Information:
--------

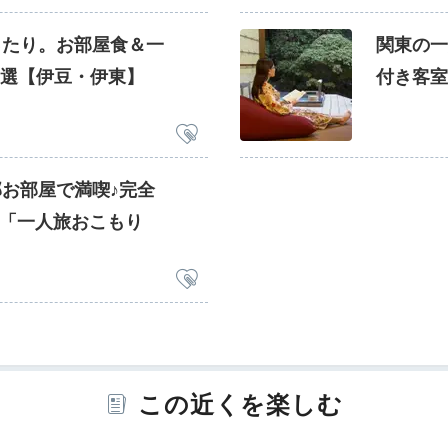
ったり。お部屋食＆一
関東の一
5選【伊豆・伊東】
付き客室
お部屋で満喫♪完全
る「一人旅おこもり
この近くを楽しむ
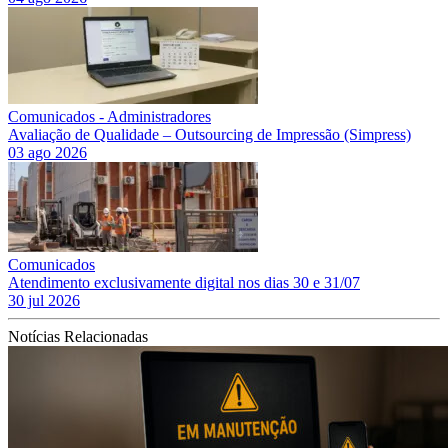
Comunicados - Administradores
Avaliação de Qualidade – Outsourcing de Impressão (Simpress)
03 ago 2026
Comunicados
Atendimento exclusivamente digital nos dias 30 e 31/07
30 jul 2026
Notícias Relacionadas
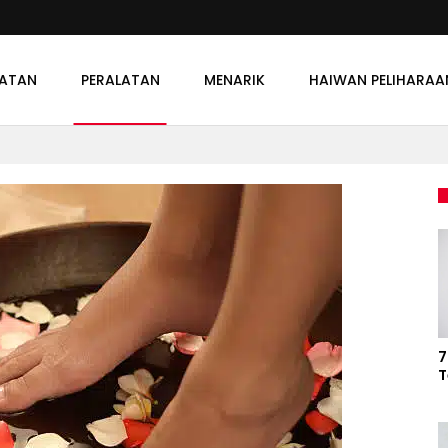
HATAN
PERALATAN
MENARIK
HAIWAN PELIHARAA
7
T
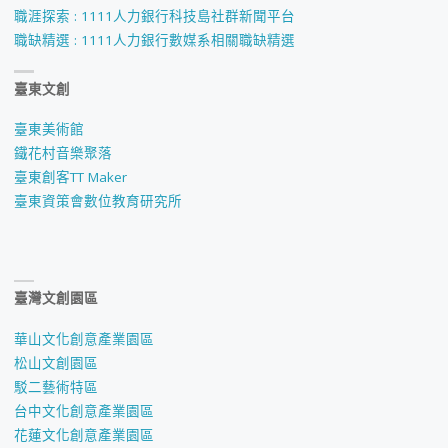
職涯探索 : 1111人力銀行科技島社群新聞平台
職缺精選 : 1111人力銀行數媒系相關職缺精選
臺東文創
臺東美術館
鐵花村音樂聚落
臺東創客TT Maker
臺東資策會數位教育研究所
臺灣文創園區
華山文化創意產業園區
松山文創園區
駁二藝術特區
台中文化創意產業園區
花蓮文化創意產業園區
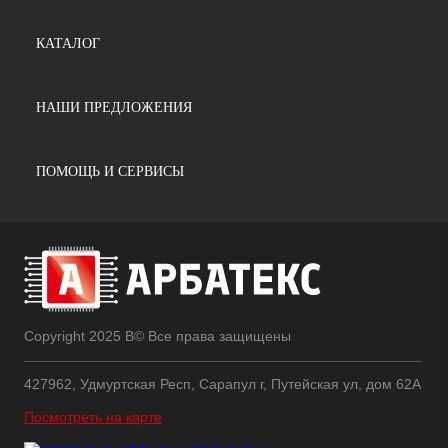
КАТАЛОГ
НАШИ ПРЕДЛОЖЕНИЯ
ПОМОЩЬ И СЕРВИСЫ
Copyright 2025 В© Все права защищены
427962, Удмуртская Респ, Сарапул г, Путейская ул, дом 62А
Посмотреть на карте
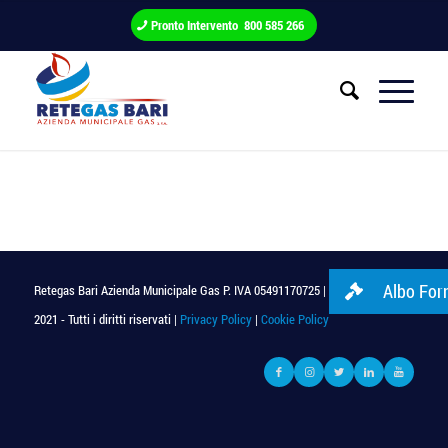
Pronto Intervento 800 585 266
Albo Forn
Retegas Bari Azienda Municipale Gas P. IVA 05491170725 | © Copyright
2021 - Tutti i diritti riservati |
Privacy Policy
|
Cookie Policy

--------

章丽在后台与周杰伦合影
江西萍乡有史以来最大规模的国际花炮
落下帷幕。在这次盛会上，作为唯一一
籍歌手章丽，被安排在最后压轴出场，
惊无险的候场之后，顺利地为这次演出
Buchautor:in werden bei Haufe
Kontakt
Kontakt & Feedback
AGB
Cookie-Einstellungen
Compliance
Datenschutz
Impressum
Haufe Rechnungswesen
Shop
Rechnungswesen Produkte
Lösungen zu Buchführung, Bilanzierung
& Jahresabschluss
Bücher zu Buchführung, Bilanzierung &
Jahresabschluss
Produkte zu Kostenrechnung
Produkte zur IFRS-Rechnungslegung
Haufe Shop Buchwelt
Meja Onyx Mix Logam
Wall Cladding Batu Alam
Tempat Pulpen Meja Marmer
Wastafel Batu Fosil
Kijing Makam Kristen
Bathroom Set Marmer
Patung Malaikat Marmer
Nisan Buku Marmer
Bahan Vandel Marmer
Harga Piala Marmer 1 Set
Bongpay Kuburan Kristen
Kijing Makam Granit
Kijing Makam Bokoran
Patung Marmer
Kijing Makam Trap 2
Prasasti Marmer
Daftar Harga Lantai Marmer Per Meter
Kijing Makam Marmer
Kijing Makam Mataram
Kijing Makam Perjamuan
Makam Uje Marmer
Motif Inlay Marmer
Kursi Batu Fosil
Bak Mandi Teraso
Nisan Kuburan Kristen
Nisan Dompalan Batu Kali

--------

Work item: Once you have located every line with the word "Makam" in the material above, list those lines.

Answer box:
Kijing Makam Kristen
Kijing Makam Granit
Kijing Makam Bokoran
Kijing Makam Trap 2
Kijing Makam Marmer
Kijing Makam Mataram
Kijing Makam Perjamuan
Makam Uje Marmer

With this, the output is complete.